Banyak Difabel Bukan Sejak Lahir Masih Sulit Terima Kondisi Diri
Banyak warga difabel bukan sejak lahir masih sulit menerima kondisi dirinya. Mereka biasanya terbelit trauma, menyangkal cacat diri, dan terus melakukan berbagai upaya agar normal seperti sebelumnya.
Oleh
REGINA RUKMORINI
·2 menit baca
MAGELANG, KOMPAS-Banyak warga difabel bukan sejak lahir masih sulit menerima kondisi dirinya. Mereka biasanya terbelit trauma, menyangkal cacat diri, dan terus melakukan berbagai upaya agar normal seperti sebelumnya.
Ketua Kelompok Penyandang Disabilitas Warsamundung Kabupaten Magelang Kasihan mengatakan, penolakan itu kerap berakibat fatal. Sebagai contoh kasus, ada rekannya yang lumpuh akibat kecelakaan menolak ikut berorganisasi dan berkegiatan bersama sesama warga difabel lainnya.
Dia, kata Kasihan, berkeras melakukan berbagai upaya pengobatan hingga akhirnya memilih opsi operasi. Dokter sudah mengingatkan, operasi itu beresiko tinggi. Kemungkinannya hanya dua, sembuh atau meninggal dunia.
“Rekan saya siap menanggung resiko. Akhirnya, dia justru meninggal dunia,” ujarnya, Minggu (24/11/2019).
Kelompok penyandang disabilitas Warsamundung beranggotakan 80 difabel. Sebagian besarnya adalah difabel daksa. Jumlah itu diklaim hanya bagian kecil dari difabel di Magelang. Tahun 2011, difabel di Kabupaten Magelang, mencapai sekitar 9.000 orang.
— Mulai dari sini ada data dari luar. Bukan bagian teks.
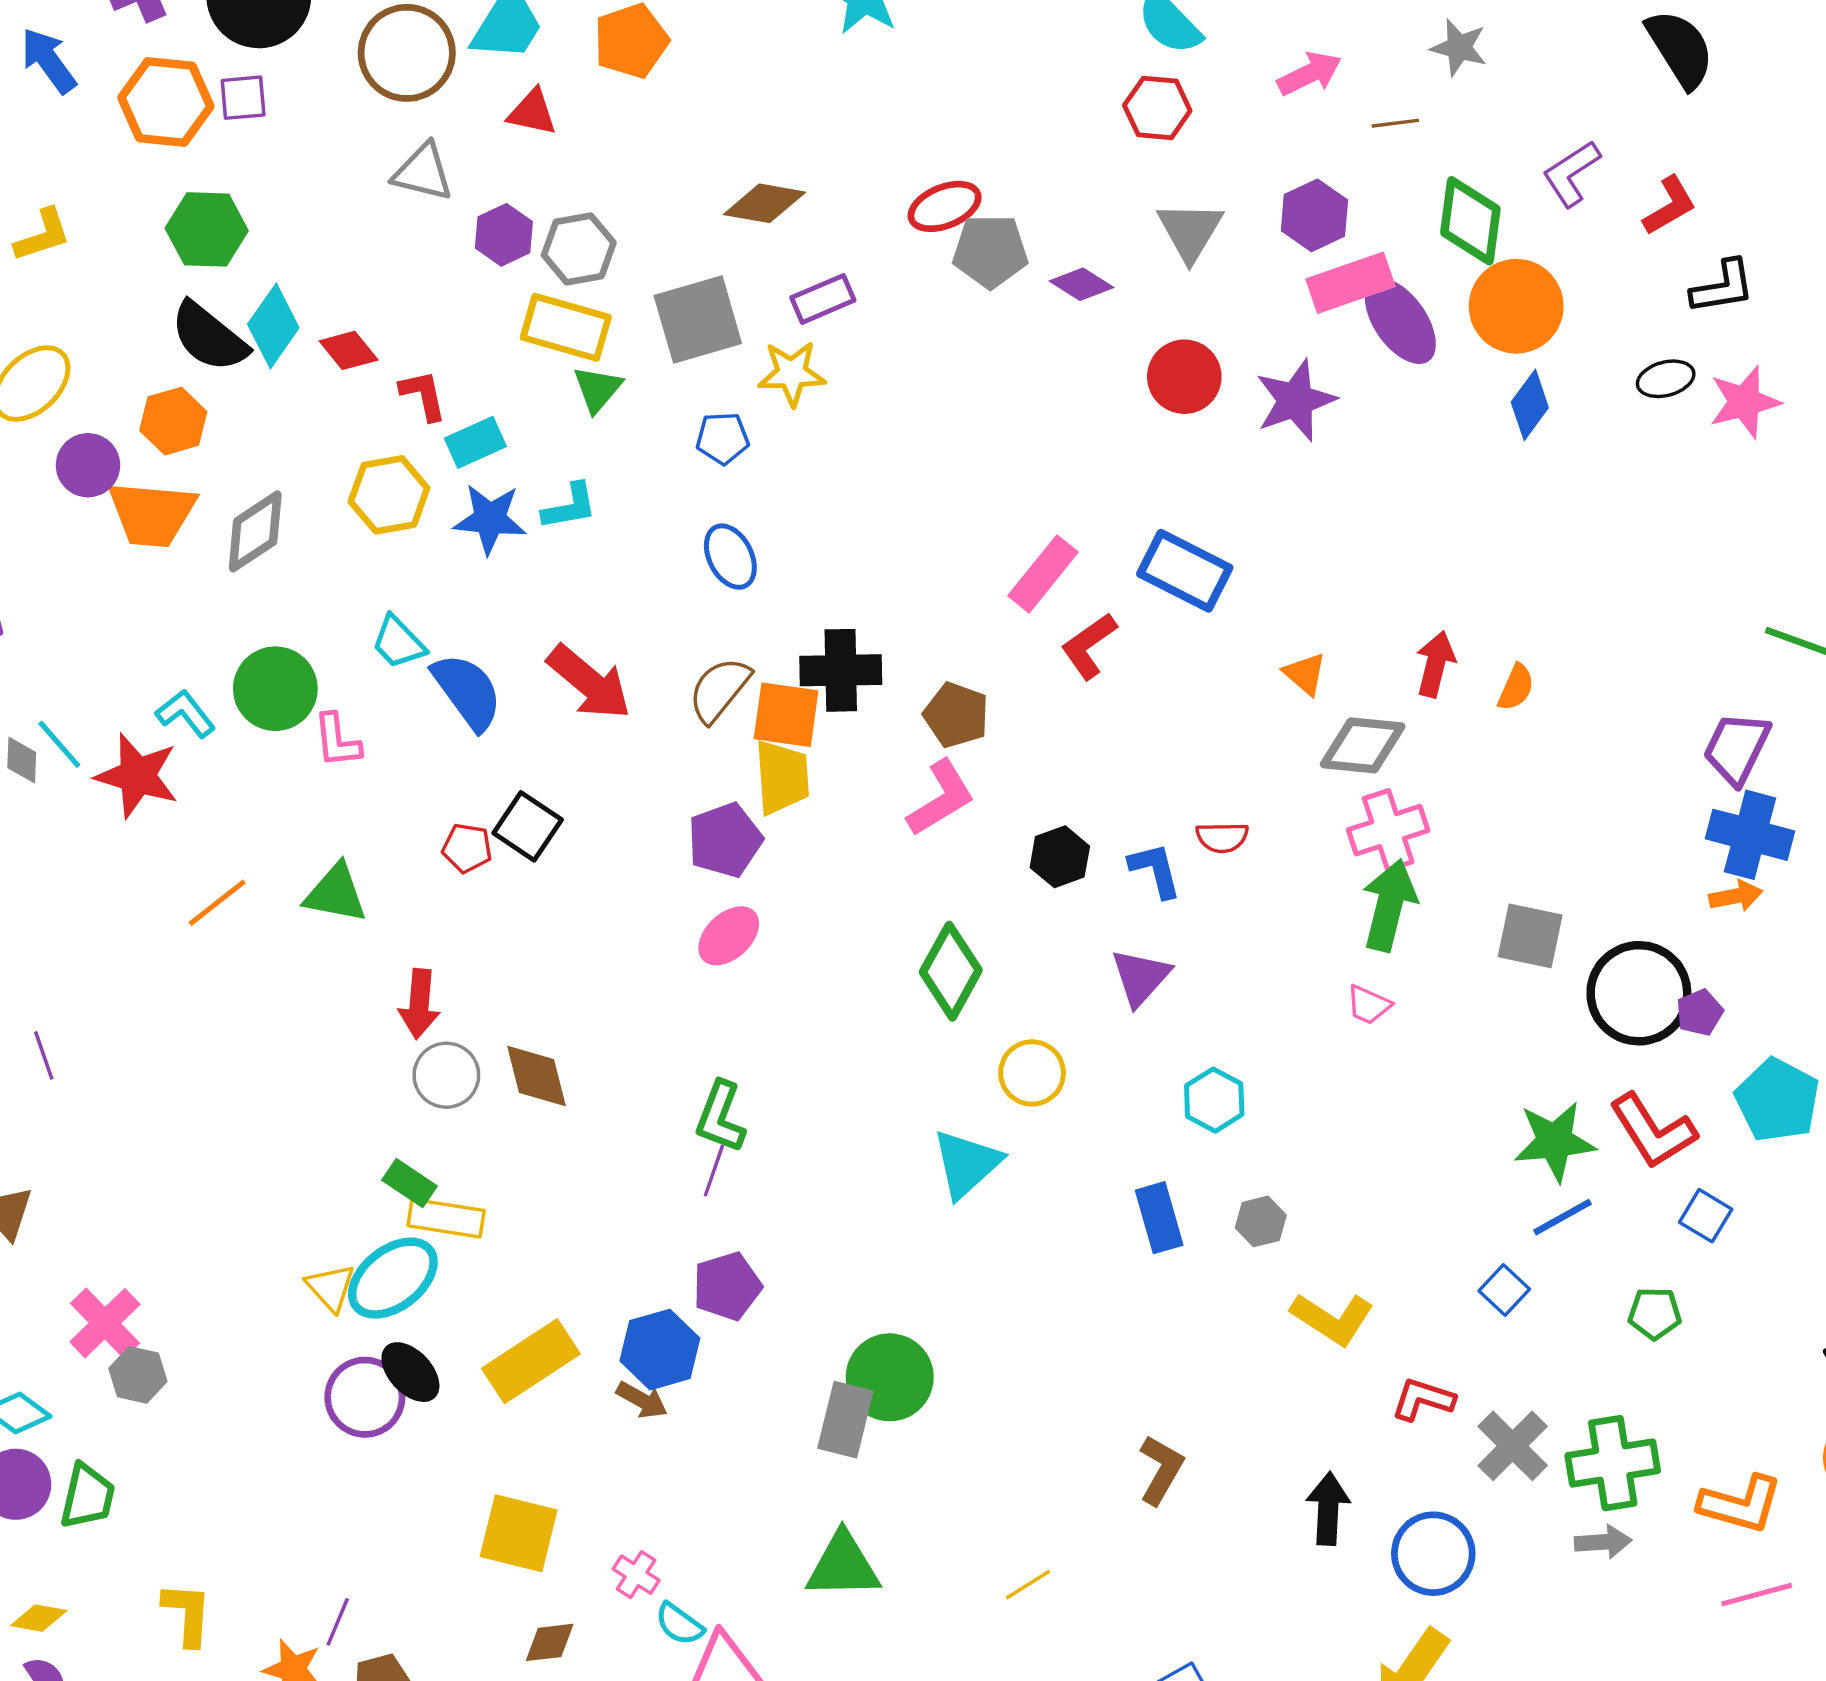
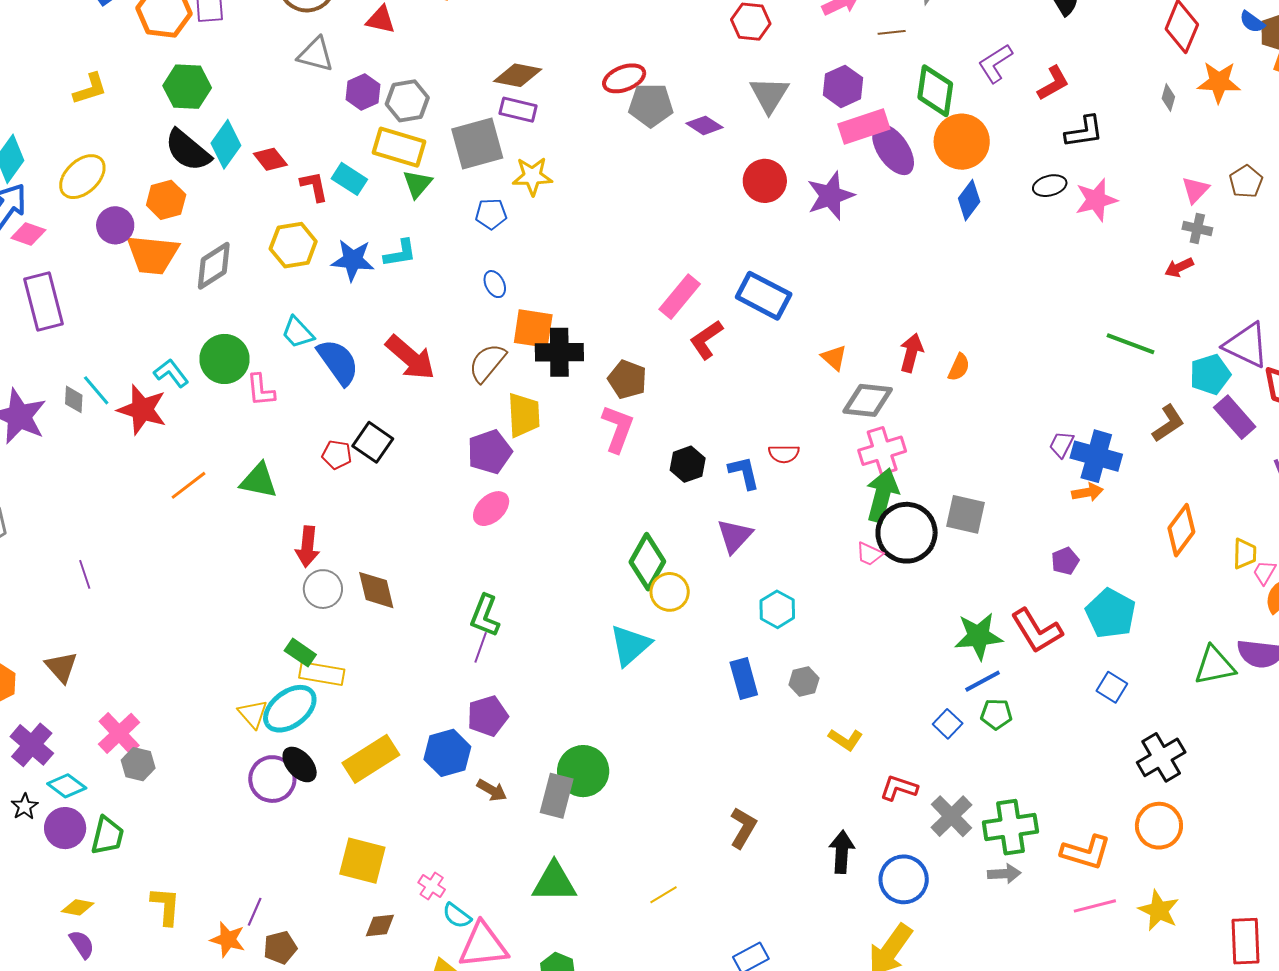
purple rectangle: (823, 299) -> (518, 110), moved, turned 36
cyan rectangle: (475, 442) -> (349, 179), moved, turned 56
blue ellipse: (730, 557) -> (495, 284), size x0.7
orange square: (786, 715) -> (533, 329), moved
purple trapezoid: (1737, 748) -> (1062, 444), moved, size x0.6
pink L-shape: (941, 798) -> (618, 429), turned -39
green diamond: (951, 971) -> (647, 562), moved
black circle: (1639, 993) -> (907, 533), moved
blue square: (1706, 1216) -> (1112, 687), moved
green pentagon: (1655, 1313) -> (996, 714), moved
yellow L-shape: (1332, 1319) -> (846, 739), size x0.7
brown arrow: (642, 1400) -> (492, 790), moved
Kurang bisa menerima keadaan diri jadi salah satu penyebab difabel sulit diajak berkegiatan.
“Karena kurang percaya diri dan menerima kondisi diri serta minimnya dukungan keluarga, banyak warga difabel hanya beraktivitas di rumah,” ujarnya.
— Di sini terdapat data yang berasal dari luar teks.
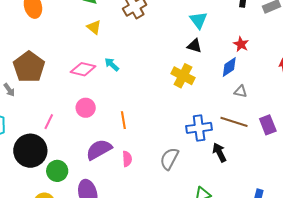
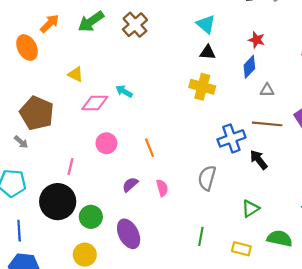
yellow triangle: (94, 27) -> (76, 74), moved
purple semicircle: (99, 150) -> (130, 185), size x0.6

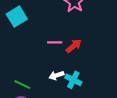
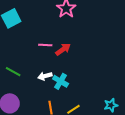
green line: (22, 85) -> (13, 72), moved

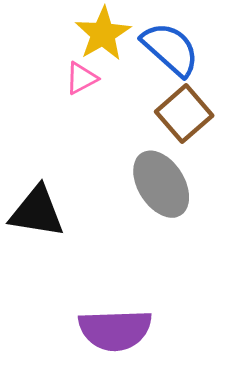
Anggota Majelis Pertimbangan Daerah Ikatan Tuna Netra Muslim (ITMI) Kabupaten Magelang, Fuad Ghufron, mengatakan, sering mendekati, verifikasi keberadaan difabel netra di berbagai kecamatan, hingga mengajak mereka bergabung dalam ITMI. Ada yang merespon positif tapi ada juga yang tidak menanggapi ajakan itu.
Ia mencontohkan salah seorang warga difabel yang baru bergabung dengan ITMI. Warga difabel yang sehari-hari membuka usaha toko pertanian ini awalnya sempat menutup diri dan cenderung pendiam. Namun, dalam jangka waktu kurang dari setahun, dia mau membuka diri, bahkan mau belajar teknik pemijatan. Belakangan, dia pun membuka jasa pijat sebagai usaha sampingan.
“Di sela-sela aktivitasnya berdagang dan melayani pembeli, kini dia juga melayani permintaan pelanggan yang membutuhkan jasa pijat di tokonya,” ujarnya.
Selain kesadaran diri sendiri, menurut dia, setiap difabel yang ingin tetap mengembangkan diri, sepatutnya juga mendapatkan dukungan keluarga. Pihak keluarga biasanya juga sulit menerima kondisi tersebut dan cenderung memiliki rasa khawatir berlebihan.
Fuad mengatakan, kondisi itu pada akhirnya membuat difabel lebih terfokus pada berbagai upaya penyembuhan, yang semuanya sebenarnya sia-sia dan membuang waktu. Hal tersebut, tak jarang membuat mereka justru depresi dan frustasi.
Padahal, menurut Fuad, menjadi penyandang disabilitas bulan berarti mereka tidak bisa berpenghasilan dan mandisi secara ekonomi. Sebagian anggota ITMI ada yang menjalankan usaha mendiri membuat telur asin, gula jahe, dan berbagai produk kerajinan. Penyadang disabilitas juga berpeluang bekerja di sektor formal. Fuad sendiri, sejak tahun 2013, bekerja sebagai guru di SLB di Muntilan, Kabupaten Magelang.